Conoscevo tutta l’istoria, sapevo dov’era il vostro rifugio e mi preparai alla guerra facendo costruire cinque poderose navi. Sapendo che il governo inglese viveva in continue inquietudini per voi, troppo vicini a Labuan e che il rajah di Sarawak, il nipote di James Brooke, altro non attendeva che l’occasione per vendicare suo zio, andai a offrire al governatore della colonia il mio aiuto e le mie navi. Volevo avervi tutti nelle mie mani, per vendicare la morte di mio padre.

Mentre io mi preparavo sul mare, il mio precettore, fingendosi un pellegrino della Mecca, sollevava i dayaki del Kabatuan. Fortunatamente l’amore operò in me un cambiamento. Spense a poco a poco l’odio che io nutrivo per voi e mi abbandonai al destino. Gli occhi di questa fanciulla mi avevano stregato e mi fecero vedere quasi con orrore, l’enormità del delitto che io stavo per commettere, nel voler vendicare quella sanguinaria setta riprovata da tutti gli onesti.

Io non odo più, da molte notti, il terribile grido di vendetta di mio padre. La sua anima deve essersi placata. Mi perdoni, ma io, uomo civile, non posso più diventare il vendicatore del thug dell’India. Signor Yanez, Tigre della Malesia, siete liberi, assieme a tutti i vostri uomini. Io solo vi ho vinti, io solo quindi ho il diritto di condannarvi o di assolvervi e vi assolvo.

Il figlio dei thugs stette fermo un istante, poi rivolgendosi verso Tremal-Naik, gli disse:

– Volete essere mio padre?

– Sì, – rispose l’indiano. – Siate felici, figli miei, e che la pace non sia più mai turbata, ora che i thugs non sussistono più.

L’anglo-indiano e Darma con una mossa simultanea si erano gettati nelle braccia aperte di Tremal-Naik.

Kammamuri, che era disceso silenziosamente nella saletta, piangeva in un angolo, di commozione.

– Signor Yanez, signor Sandokan, – disse sir Moreland, – dove desiderate che vi conduca?
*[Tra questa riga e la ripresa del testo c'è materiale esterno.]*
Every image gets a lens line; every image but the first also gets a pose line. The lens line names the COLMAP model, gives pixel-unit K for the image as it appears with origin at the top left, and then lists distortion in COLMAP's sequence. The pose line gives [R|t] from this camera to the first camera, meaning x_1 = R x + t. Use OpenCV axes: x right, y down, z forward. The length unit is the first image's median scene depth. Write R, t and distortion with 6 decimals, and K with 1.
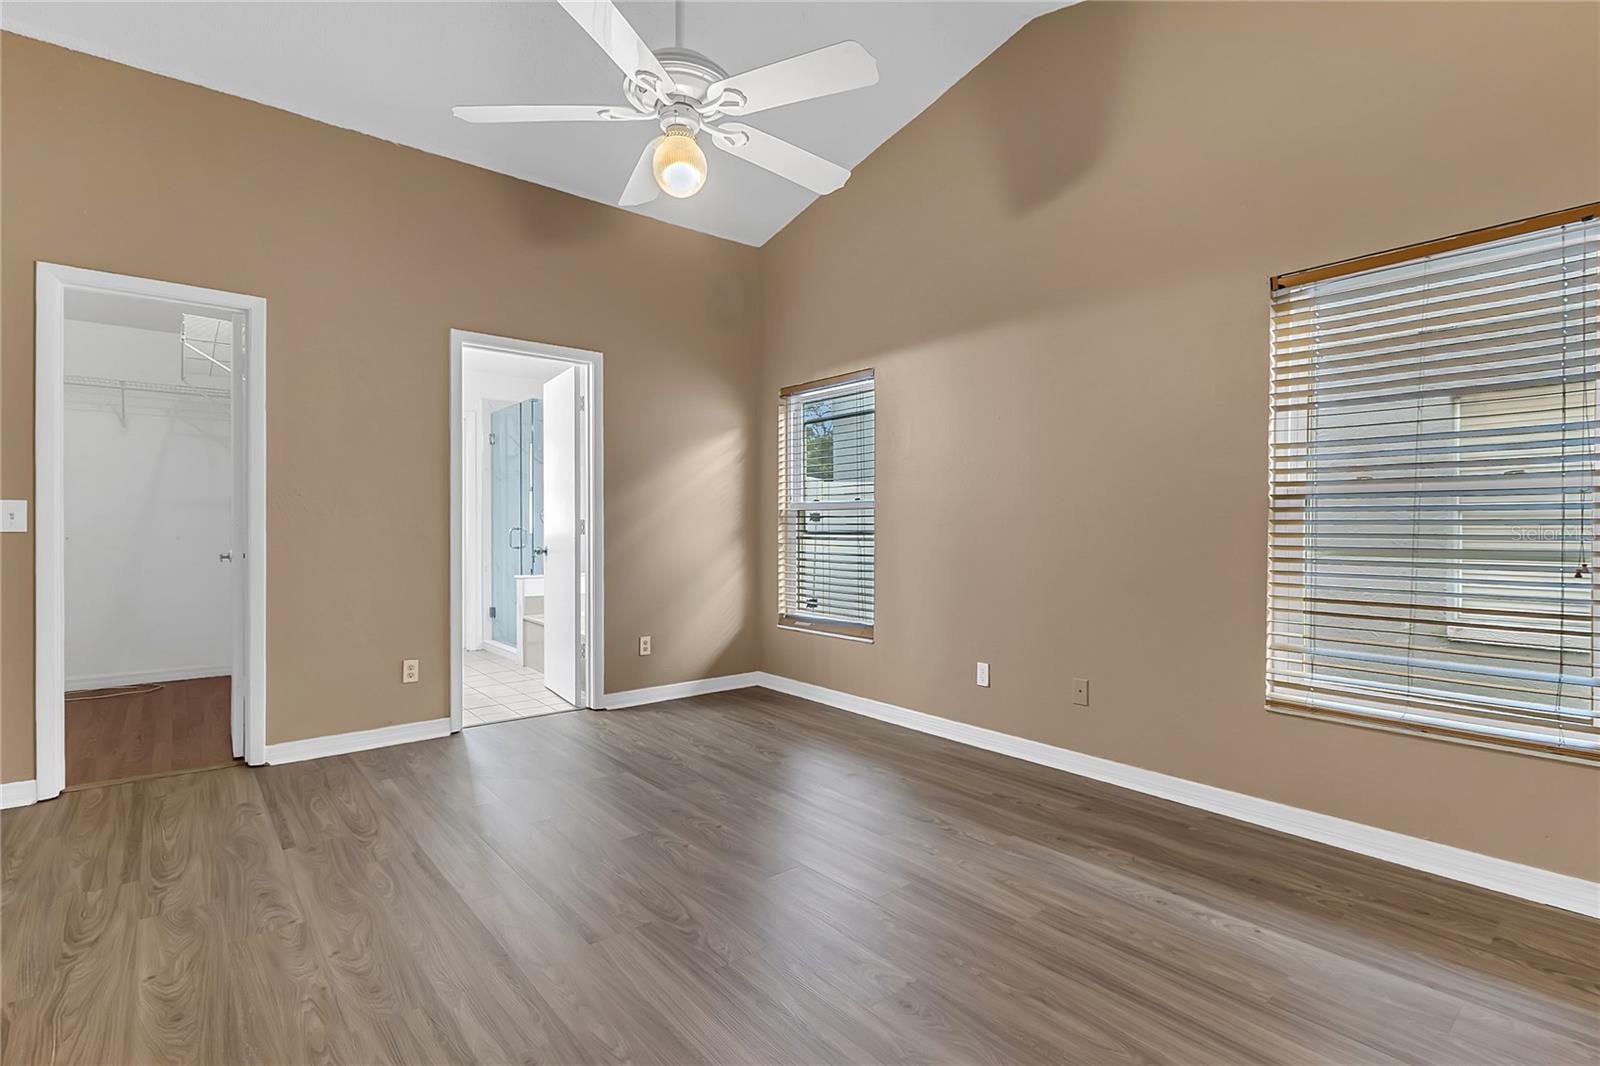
lens RADIAL K [[754.5, 0, 802.2], [0, 754.5, 533.1], [0, 0, 1]] dist [0.001775, -0.001339]
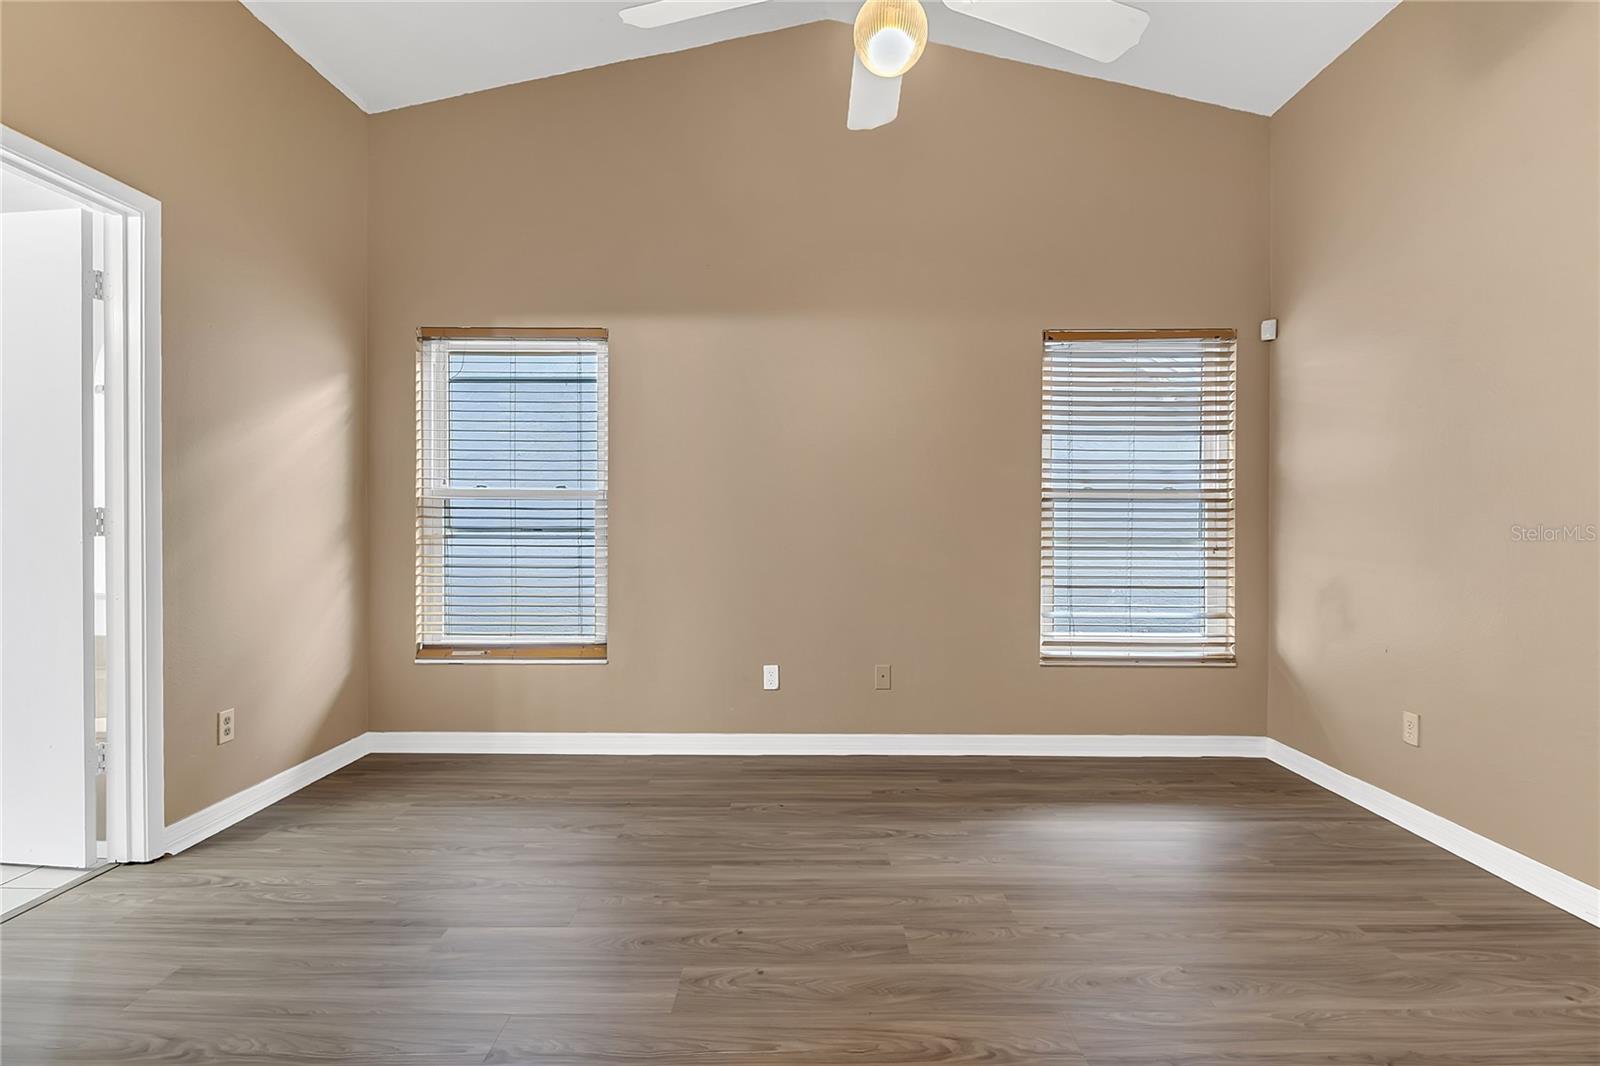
lens RADIAL K [[754.5, 0, 802.9], [0, 754.5, 528.7], [0, 0, 1]] dist [0.001775, -0.001339]
pose [[0.638443, -0.002312, 0.769666, -0.451186], [0.004045, 0.999992, -0.000351, 0.000269], [-0.769659, 0.003337, 0.638447, 0.349037]]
Noi torneremo in India e voi?

La Tigre della Malesia stette un istante pensieroso, poi rispose:

– Mompracem ormai è perduta, ma abbiamo a Gaya i nostri prahos ed i nostri uomini e là abbiamo amici devoti. Conduceteci in quell’isola, se non vi rincresce. Fonderemo una nuova colonia lassù, lontani dalle minaccie degli inglesi.

Poi, dopo un’altra breve pausa, continuò:

– Chissà che non ci rivediamo un giorno nell’India. Da tempo accarezzavo un sogno.
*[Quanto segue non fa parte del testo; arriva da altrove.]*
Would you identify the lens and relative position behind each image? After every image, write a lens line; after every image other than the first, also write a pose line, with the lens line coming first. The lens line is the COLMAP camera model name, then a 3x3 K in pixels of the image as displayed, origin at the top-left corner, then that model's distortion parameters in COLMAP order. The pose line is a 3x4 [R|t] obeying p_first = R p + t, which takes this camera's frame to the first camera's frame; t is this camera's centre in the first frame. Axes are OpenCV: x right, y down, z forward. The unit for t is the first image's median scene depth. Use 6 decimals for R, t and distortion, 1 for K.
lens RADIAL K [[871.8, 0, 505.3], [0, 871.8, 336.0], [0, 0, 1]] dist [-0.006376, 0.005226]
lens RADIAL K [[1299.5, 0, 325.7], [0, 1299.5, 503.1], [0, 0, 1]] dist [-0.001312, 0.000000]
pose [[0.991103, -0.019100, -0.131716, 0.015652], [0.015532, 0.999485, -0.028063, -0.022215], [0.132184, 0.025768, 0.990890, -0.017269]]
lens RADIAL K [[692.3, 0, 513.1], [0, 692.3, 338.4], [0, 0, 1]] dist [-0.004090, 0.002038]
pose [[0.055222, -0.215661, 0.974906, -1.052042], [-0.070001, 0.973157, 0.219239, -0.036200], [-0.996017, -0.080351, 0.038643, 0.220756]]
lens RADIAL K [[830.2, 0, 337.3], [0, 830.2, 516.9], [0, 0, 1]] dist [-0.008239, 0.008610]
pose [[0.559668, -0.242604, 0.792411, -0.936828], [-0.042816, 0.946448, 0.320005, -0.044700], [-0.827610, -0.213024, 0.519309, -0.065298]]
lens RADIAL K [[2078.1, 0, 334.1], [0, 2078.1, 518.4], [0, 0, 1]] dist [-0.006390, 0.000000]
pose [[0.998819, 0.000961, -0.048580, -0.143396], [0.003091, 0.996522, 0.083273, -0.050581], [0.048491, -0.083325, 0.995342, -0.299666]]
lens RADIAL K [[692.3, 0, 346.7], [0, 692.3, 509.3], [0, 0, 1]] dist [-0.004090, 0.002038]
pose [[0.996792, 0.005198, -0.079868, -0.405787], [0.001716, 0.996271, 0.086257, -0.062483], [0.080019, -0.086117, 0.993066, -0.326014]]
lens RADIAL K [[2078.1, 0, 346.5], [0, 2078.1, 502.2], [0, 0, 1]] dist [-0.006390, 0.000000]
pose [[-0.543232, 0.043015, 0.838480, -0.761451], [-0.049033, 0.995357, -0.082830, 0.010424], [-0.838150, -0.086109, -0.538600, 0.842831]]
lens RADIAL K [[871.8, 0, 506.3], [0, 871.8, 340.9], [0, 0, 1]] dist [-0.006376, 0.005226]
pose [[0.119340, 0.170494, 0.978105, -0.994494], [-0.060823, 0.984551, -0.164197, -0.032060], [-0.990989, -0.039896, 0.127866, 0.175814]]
– Quale? – chiesero Tremal-Naik, Darma e sir Moreland.

Sandokan fissò i suoi sguardi su Surama quindi rispose:

– Tu sei figlia di rajah e t’hanno rubato il posto che ti aspettava. Perchè non daremo a te, fanciulla, un trono da dividere con Yanez, che diverrà fra giorni tuo sposo? Ne riparleremo, mia buona Surama.